* _Exercise input_
---+---

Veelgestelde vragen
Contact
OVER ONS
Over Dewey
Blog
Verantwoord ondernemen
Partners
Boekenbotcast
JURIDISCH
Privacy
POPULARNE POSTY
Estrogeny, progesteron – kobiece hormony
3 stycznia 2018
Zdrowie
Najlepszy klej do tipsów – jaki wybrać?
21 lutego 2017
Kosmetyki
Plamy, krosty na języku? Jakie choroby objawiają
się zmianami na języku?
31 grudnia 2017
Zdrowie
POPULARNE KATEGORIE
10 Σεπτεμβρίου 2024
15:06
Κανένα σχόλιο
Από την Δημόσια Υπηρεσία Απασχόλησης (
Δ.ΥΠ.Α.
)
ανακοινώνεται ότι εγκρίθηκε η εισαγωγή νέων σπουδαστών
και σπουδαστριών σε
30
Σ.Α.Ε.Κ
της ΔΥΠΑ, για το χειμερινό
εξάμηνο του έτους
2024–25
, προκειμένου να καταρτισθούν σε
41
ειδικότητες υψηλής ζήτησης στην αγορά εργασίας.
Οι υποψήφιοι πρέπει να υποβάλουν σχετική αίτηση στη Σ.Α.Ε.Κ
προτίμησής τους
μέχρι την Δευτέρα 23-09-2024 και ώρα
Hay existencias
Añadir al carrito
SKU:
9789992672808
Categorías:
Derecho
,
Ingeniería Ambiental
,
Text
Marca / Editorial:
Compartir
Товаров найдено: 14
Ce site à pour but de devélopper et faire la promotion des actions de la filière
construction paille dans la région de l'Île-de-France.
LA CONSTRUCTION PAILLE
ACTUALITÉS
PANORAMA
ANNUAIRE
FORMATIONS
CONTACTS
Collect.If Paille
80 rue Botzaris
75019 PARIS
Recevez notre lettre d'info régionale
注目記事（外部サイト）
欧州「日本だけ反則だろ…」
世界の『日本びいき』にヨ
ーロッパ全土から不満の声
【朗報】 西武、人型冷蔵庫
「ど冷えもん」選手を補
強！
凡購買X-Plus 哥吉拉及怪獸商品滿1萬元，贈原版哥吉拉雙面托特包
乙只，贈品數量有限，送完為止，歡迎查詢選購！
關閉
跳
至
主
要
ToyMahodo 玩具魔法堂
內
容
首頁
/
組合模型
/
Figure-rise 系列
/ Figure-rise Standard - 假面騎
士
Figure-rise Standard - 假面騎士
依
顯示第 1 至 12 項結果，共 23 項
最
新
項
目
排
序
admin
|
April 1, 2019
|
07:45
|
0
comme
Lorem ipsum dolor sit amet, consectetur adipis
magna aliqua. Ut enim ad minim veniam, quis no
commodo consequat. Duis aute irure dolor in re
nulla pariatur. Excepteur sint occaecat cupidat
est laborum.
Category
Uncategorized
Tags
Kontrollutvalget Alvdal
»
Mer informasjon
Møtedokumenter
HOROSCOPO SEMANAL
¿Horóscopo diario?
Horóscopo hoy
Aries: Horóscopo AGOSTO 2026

---+---

* _What is being asked_
Write out every line of text from the records above, word for word and in the same order.

* _Answer section_
Veelgestelde vragen
Contact
OVER ONS
Over Dewey
Blog
Verantwoord ondernemen
Partners
Boekenbotcast
JURIDISCH
Privacy
POPULARNE POSTY
Estrogeny, progesteron – kobiece hormony
3 stycznia 2018
Zdrowie
Najlepszy klej do tipsów – jaki wybrać?
21 lutego 2017
Kosmetyki
Plamy, krosty na języku? Jakie choroby objawiają
się zmianami na języku?
31 grudnia 2017
Zdrowie
POPULARNE KATEGORIE
10 Σεπτεμβρίου 2024
15:06
Κανένα σχόλιο
Από την Δημόσια Υπηρεσία Απασχόλησης (
Δ.ΥΠ.Α.
)
ανακοινώνεται ότι εγκρίθηκε η εισαγωγή νέων σπουδαστών
και σπουδαστριών σε
30
Σ.Α.Ε.Κ
της ΔΥΠΑ, για το χειμερινό
εξάμηνο του έτους
2024–25
, προκειμένου να καταρτισθούν σε
41
ειδικότητες υψηλής ζήτησης στην αγορά εργασίας.
Οι υποψήφιοι πρέπει να υποβάλουν σχετική αίτηση στη Σ.Α.Ε.Κ
προτίμησής τους
μέχρι την Δευτέρα 23-09-2024 και ώρα
Hay existencias
Añadir al carrito
SKU:
9789992672808
Categorías:
Derecho
,
Ingeniería Ambiental
,
Text
Marca / Editorial:
Compartir
Товаров найдено: 14
Ce site à pour but de devélopper et faire la promotion des actions de la filière
construction paille dans la région de l'Île-de-France.
LA CONSTRUCTION PAILLE
ACTUALITÉS
PANORAMA
ANNUAIRE
FORMATIONS
CONTACTS
Collect.If Paille
80 rue Botzaris
75019 PARIS
Recevez notre lettre d'info régionale
注目記事（外部サイト）
欧州「日本だけ反則だろ…」
世界の『日本びいき』にヨ
ーロッパ全土から不満の声
【朗報】 西武、人型冷蔵庫
「ど冷えもん」選手を補
強！
凡購買X-Plus 哥吉拉及怪獸商品滿1萬元，贈原版哥吉拉雙面托特包
乙只，贈品數量有限，送完為止，歡迎查詢選購！
關閉
跳
至
主
要
ToyMahodo 玩具魔法堂
內
容
首頁
/
組合模型
/
Figure-rise 系列
/ Figure-rise Standard - 假面騎
士
Figure-rise Standard - 假面騎士
依
顯示第 1 至 12 項結果，共 23 項
最
新
項
目
排
序
admin
|
April 1, 2019
|
07:45
|
0
comme
Lorem ipsum dolor sit amet, consectetur adipis
magna aliqua. Ut enim ad minim veniam, quis no
commodo consequat. Duis aute irure dolor in re
nulla pariatur. Excepteur sint occaecat cupidat
est laborum.
Category
Uncategorized
Tags
Kontrollutvalget Alvdal
»
Mer informasjon
Møtedokumenter
HOROSCOPO SEMANAL
¿Horóscopo diario?
Horóscopo hoy
Aries: Horóscopo AGOSTO 2026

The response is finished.